The acquisition will bring Interius’s in vivo CAR therapeutic platform under Kite’s cell therapy portfolio. Unlike traditional CAR T therapies that require cell harvesting and reinfusion, Interius’s technology is designed to generate CAR T-cells directly within patients through a single intravenous infusion, eliminating the need for preconditioning chemotherapy. The deal comes as Gilead’s stock trades near its 52-week high of $121.83, reflecting strong market confidence in the company’s strategic decisions.

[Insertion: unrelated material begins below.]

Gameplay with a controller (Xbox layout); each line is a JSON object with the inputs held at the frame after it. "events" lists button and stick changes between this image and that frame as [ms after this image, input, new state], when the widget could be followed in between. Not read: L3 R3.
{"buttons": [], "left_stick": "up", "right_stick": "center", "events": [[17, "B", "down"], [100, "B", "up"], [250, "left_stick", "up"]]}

"In vivo therapy is a promising frontier with the potential to transform how we approach treating patients, shifting to more accessible and scalable solutions," said Cindy Perettie, Executive Vice President of Kite, in the press release statement.
Interius’s team and operations will integrate into Kite’s research team, establishing a center of excellence in Philadelphia focused on developing next-generation in vivo therapies.
The transaction is expected to reduce Gilead’s 2025 earnings per share by approximately $0.23-$0.25 for both GAAP and non-GAAP results. Closing is subject to regulatory approval under the Hart-Scott-Rodino Antitrust Improvements Act and other customary conditions.
TD Cowen is serving as financial advisor to Kite while Evercore is advising Interius on the transaction.
Kite, acquired by Gilead in 2017, has treated more patients with CAR T-cell therapy than any other company and maintains the largest in-house cell therapy manufacturing network globally, according to the company’s statement. For detailed analysis of Gilead’s acquisition strategy and comprehensive financial metrics, access the full Pro Research Report available on InvestingPro, which offers expert insights on 1,400+ top stocks through intuitive visuals and actionable intelligence.
In other recent news, Gilead Sciences has reported significant developments. The company announced total sales of $7.1 billion for the second quarter, with earnings per share reaching $1.97. Following these results, Gilead raised its full-year revenue guidance by $500 million, excluding its COVID-19 treatment Veklury. Despite these positive financial updates, CVS Health has decided not to include Gilead’s new HIV prevention drug, Yeztugo, in its commercial plans due to clinical, financial, and regulatory considerations. Analysts have responded positively to Gilead’s performance, with BofA Securities raising its price target to $140, citing the company’s strong second-quarter results. Mizuho also increased its price target to $131, driven by higher sales estimates for Gilead’s treatment for relapsed/refractory multiple myeloma. Cantor Fitzgerald reiterated its Overweight rating, emphasizing the company’s solid earnings and improved guidance. Meanwhile, RBC Capital adjusted its price target to $98, noting strong performance in key HIV and PrEP franchises. These developments reflect a period of active financial and strategic adjustments for Gilead Sciences.